▶ [WORK ORDER]
Word for word, repeat the data that follows. Do not include the pictures.

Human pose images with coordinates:
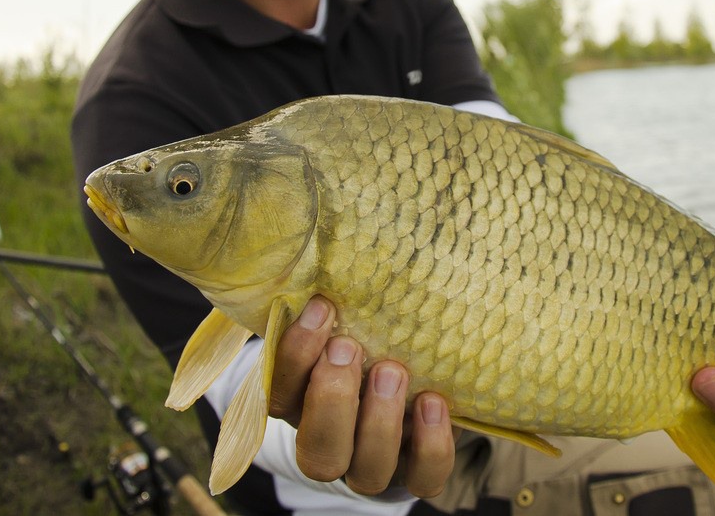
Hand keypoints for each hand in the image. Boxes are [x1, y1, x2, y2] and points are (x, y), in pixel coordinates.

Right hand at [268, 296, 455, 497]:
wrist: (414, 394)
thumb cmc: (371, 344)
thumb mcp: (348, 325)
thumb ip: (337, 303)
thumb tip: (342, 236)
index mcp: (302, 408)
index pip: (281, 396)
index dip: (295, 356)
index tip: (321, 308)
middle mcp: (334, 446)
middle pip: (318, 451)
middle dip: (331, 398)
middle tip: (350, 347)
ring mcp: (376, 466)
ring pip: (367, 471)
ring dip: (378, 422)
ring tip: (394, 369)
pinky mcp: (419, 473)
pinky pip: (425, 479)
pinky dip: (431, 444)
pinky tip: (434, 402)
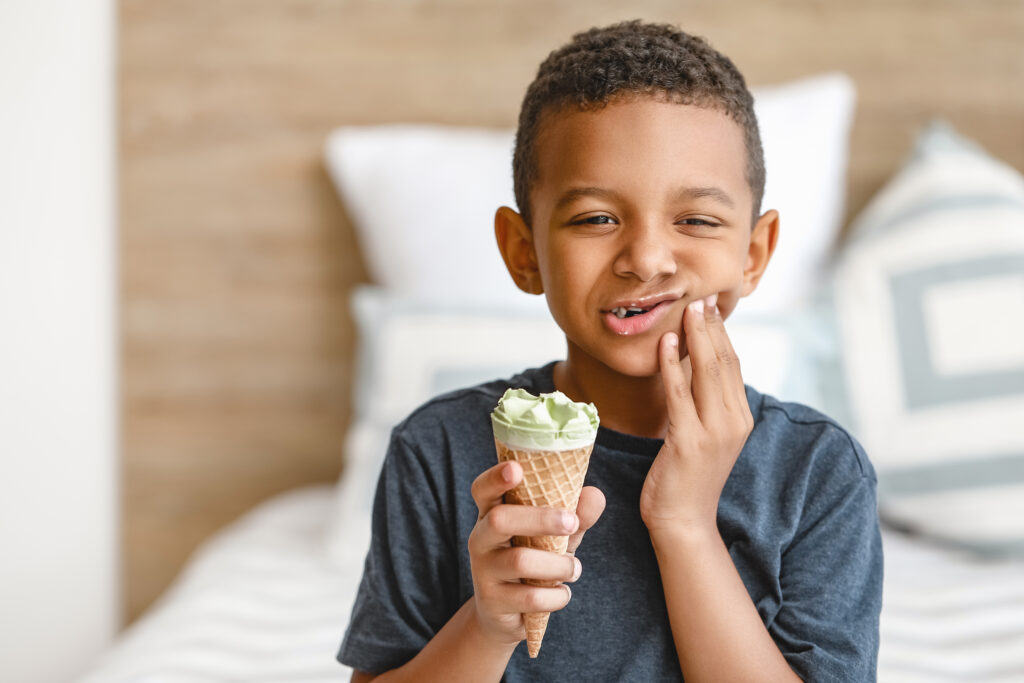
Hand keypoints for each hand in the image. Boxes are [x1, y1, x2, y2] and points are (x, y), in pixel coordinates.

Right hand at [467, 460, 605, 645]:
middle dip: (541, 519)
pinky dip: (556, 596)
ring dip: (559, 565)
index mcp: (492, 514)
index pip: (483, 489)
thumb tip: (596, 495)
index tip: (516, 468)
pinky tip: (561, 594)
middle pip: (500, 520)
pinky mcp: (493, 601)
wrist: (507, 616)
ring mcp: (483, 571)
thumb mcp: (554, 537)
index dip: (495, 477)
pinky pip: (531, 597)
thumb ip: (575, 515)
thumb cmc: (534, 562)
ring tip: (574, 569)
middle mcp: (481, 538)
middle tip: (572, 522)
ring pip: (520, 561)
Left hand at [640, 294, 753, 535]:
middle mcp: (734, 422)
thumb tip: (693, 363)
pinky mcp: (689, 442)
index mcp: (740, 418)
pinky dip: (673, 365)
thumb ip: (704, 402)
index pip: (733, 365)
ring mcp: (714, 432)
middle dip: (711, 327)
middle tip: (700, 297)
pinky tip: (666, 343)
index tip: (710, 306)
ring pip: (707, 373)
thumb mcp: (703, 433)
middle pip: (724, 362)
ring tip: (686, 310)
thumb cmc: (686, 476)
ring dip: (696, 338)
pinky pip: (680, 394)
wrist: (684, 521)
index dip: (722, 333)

▶ [PROBLEM SOLUTION]
Hand keypoints for each hand in the image. Boxes are [x1, y1, x2, y2] and points are (x, y), in pixel coordinates.

Right hand at [268, 296, 455, 497]:
wrist: (414, 394)
thumb cmc: (371, 344)
thumb mcp: (348, 325)
thumb ip: (337, 303)
thumb tip: (342, 236)
index mcp: (302, 408)
index pip: (281, 396)
index dip: (295, 356)
index tip: (321, 308)
middle mcp: (334, 446)
middle pip: (318, 451)
middle dip: (331, 398)
middle tip: (350, 347)
ring mcp: (376, 466)
ring pip: (367, 471)
ring dip: (378, 422)
ring tip: (394, 369)
pinky mcp: (419, 473)
pinky pip: (425, 479)
pinky dip: (431, 444)
pinky tip: (434, 402)
Hand keypoints for each hand in the image. Boxes are [x1, y1, x2, y2] and points are (x, y), in pixel coordinates.

Right hand at [467, 460, 605, 645]:
middle dip: (541, 519)
pinky dip: (556, 596)
ring dip: (559, 565)
index mcp: (492, 514)
index pip: (483, 489)
thumb tip: (596, 495)
index tip: (516, 468)
pinky tip: (561, 594)
middle pip: (500, 520)
pinky mcp: (493, 601)
wrist: (507, 616)
ring mcp: (483, 571)
thumb mcp: (554, 537)
index dip: (495, 477)
pinky pip: (531, 597)
thumb ip: (575, 515)
thumb cmc: (534, 562)
ring tip: (574, 569)
middle mcp: (481, 538)
middle tip: (572, 522)
ring pip: (520, 561)
Left hand at [640, 294, 753, 535]:
middle mcp: (734, 422)
thumb tip: (693, 363)
pinky mcp: (689, 442)
index mcp: (740, 418)
pinky dip: (673, 365)
thumb ip: (704, 402)
index pip: (733, 365)
ring mcp: (714, 432)
middle dip: (711, 327)
middle tip: (700, 297)
pinky tip: (666, 343)
index tip: (710, 306)
ring pip: (707, 373)
thumb mcp: (703, 433)
middle pip: (724, 362)
ring tip: (686, 310)
thumb cmc: (686, 476)
ring dip: (696, 338)
pinky pip: (680, 394)
wrist: (684, 521)
index dip: (722, 333)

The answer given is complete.